Перешел в кухню. Прислуга приходила три раза в неделю с утра, поэтому сегодня её не будет, надо пойти и накупить продуктов, набить холодильник. Пошарил по шкафчикам, нашел банку индийского растворимого кофе, заварил. Попил его без печенья, как привык в той – прерванной в 2020 году жизни. Одел светлый костюм, пошитый для папа из материала «метро». Спустился в подъезд и ступил в воду, по колено[6].
…Зря я, наверное приехал в Москву, не хочет она меня принимать. Сперва этот шарик, уничтоживший пару важных зданий и с ними мою надежду получить корочки внештатного репортера «Известий» – пропуск в московский рай. Теперь это наводнение, которое наверняка было в прошлом, не привело к столь ужасным разрушениям.

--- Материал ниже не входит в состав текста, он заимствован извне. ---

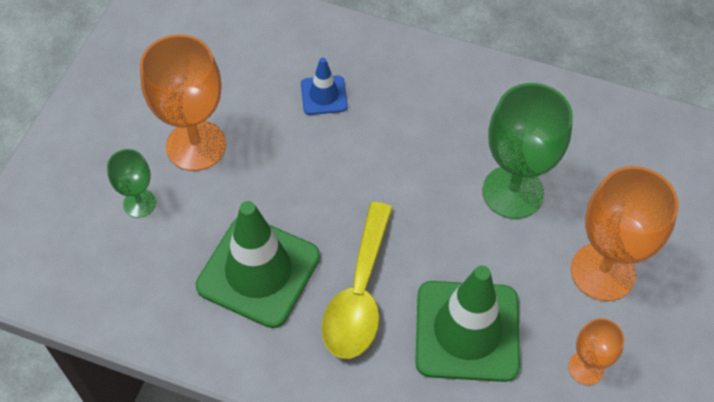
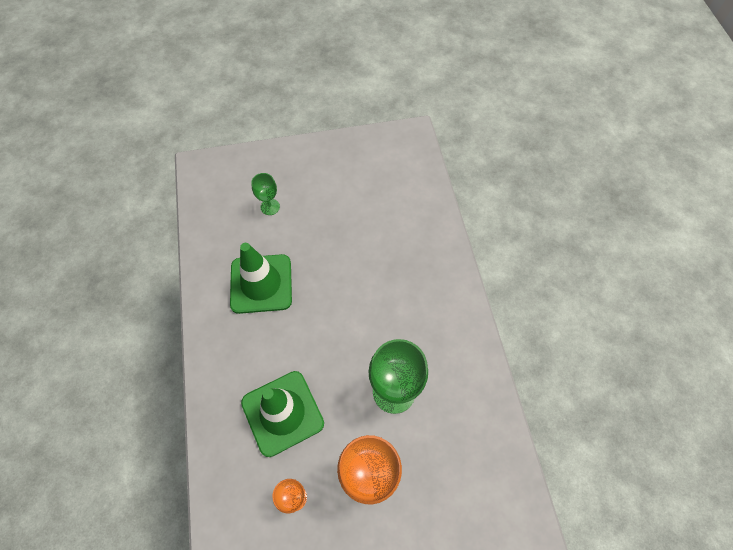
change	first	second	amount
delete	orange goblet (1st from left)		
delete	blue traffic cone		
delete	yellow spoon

И в этом времени оно обошлось бы потехой для мальчишек и неприятностями для машиновладельцев в районе Неглинной. Но тут появился я, человек из будущего, поплывший против временного потока. А время – субстанция плотная и на любое давление реагирует повышением сопротивления, стремится инородное тело (сознание) вытолкнуть.
Так черная дыра выталкивает посторонний объект, но время в этих звездных катаклизмах относительно, поэтому процесс может продолжаться в формате бесконечности. На Планетах иные законы, более плоскостные.
Короче, дом рухнул с подмытым множеством наводнений фундаментом, рухнул и похоронил в развалах мое имущество: сберегательные книжки на предъявителя, недописанную рукопись про Отшельника, который нашел в тайге гроб с миниатюрной крылатой женщиной, второй папин костюм из темной с искрой жатки для официальных визитов, старинный несессер для дорожных необходимостей (гигиены, бритья, зубов), куртку теплую «аляску», купленную в Охотске у канадского моряка.
Вообщем остался я в светлом костюме мокром до пояса и семьюдесятью рублями в разных карманах. Как раз на дорогу в купейном до Иркутска хватит, к маме. Там сопротивление времени вроде не так остро сказывается, как при попытках изменить точку локации. Вон, стоило в Охотск переехать – пароход затонул. А в Иркутске не особо катаклизмы меня преследуют.
И я отправился на вокзал за билетом.